De hecho, el nombre de “protesta social” no obedece exactamente a las pretensiones y las posibilidades del nuevo fenómeno. Mucho menos, claro está, con respecto a las connotaciones de lo que significaba la palabra “paro”, en general asociada de modo previo a los aspectos meramente reivindicativos del sindicalismo. Es posible, desde luego, que ello haga parte del evento del próximo jueves, citado en Colombia, pero en la medida en que se han venido sumando diversos sectores a la jornada se ha dejado ver un sinnúmero de motivaciones de carácter disímil para participar. En esa medida lo que existe, finalmente, es una manifestación eminentemente democrática cuya pretensión primigenia consiste en buscarse un espacio dentro de la nueva ágora. Y dejar en claro que se hace parte de una voz ciudadana, diferente a la canalización a través de los partidos, los medios de opinión, las agremiaciones o las mismas elecciones.

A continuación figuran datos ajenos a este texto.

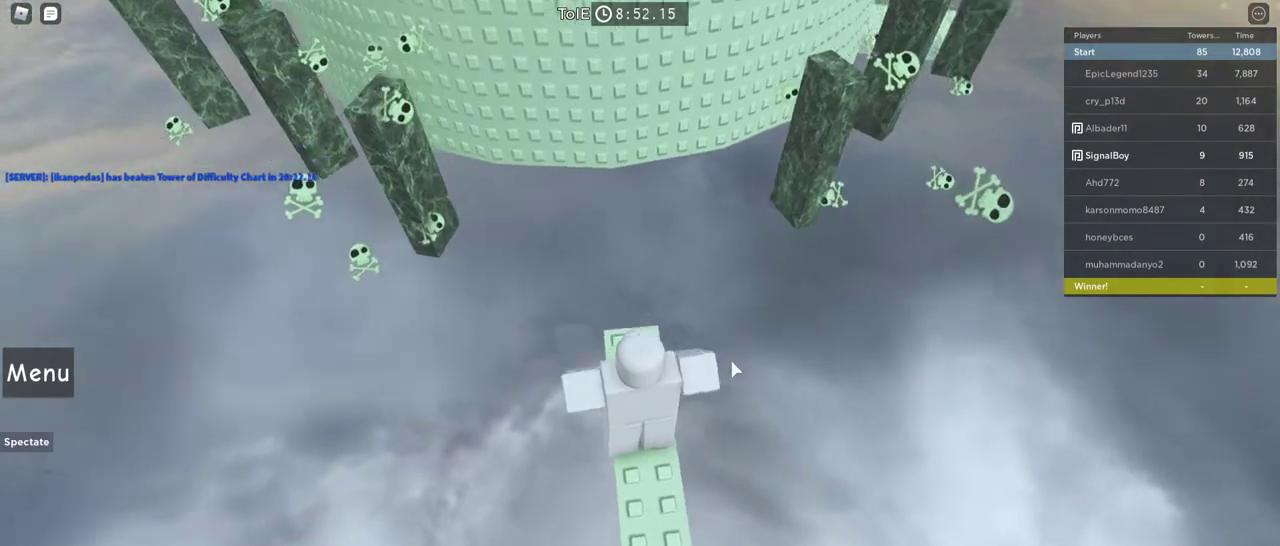
{"keys": [], "mouse": ["right"], "events": []}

Así las cosas, para que ello tenga éxito, es indudable que se debe respetar el núcleo central de lo que supone la democracia: las vías pacíficas para resolver las discrepancias. Y mantener, por supuesto, medios de interlocución que permitan llegar a acuerdos. Es decir, una plataforma en la que sea posible y viable la concertación. En buena medida, la democracia parte de un disenso de posiciones iniciales para llegar después del contraste de ideas a un consenso, bien será ello por la vía de las votaciones mayoritarias en el Parlamento o de espacios institucionales abiertos a los efectos. El peor enemigo de ello es en primer lugar el vandalismo, cuyo propósito no es llegar a ningún acuerdo, sino suscitar la anarquía y transgredir los derechos fundamentales y el sistema de libertades. Lo que, desde luego, no es aceptable dentro de ningún planteamiento democrático.

En otro escalafón de la democracia podría estar la protesta per se que, aunque legítima, no se traduce en resultados prácticos. Y luego se sitúa la concertación que es ciertamente el instrumento más fiable para resolver las vicisitudes sociales. Así precisamente lo ha hecho el actual Gobierno en varias oportunidades, como con los universitarios. Del sentido democrático de quienes participen en la marcha dentro de los cauces constitucionales, bajo la autoridad serena del Estado, dependerá en mucho el valioso instrumento de la concertación hacia el futuro.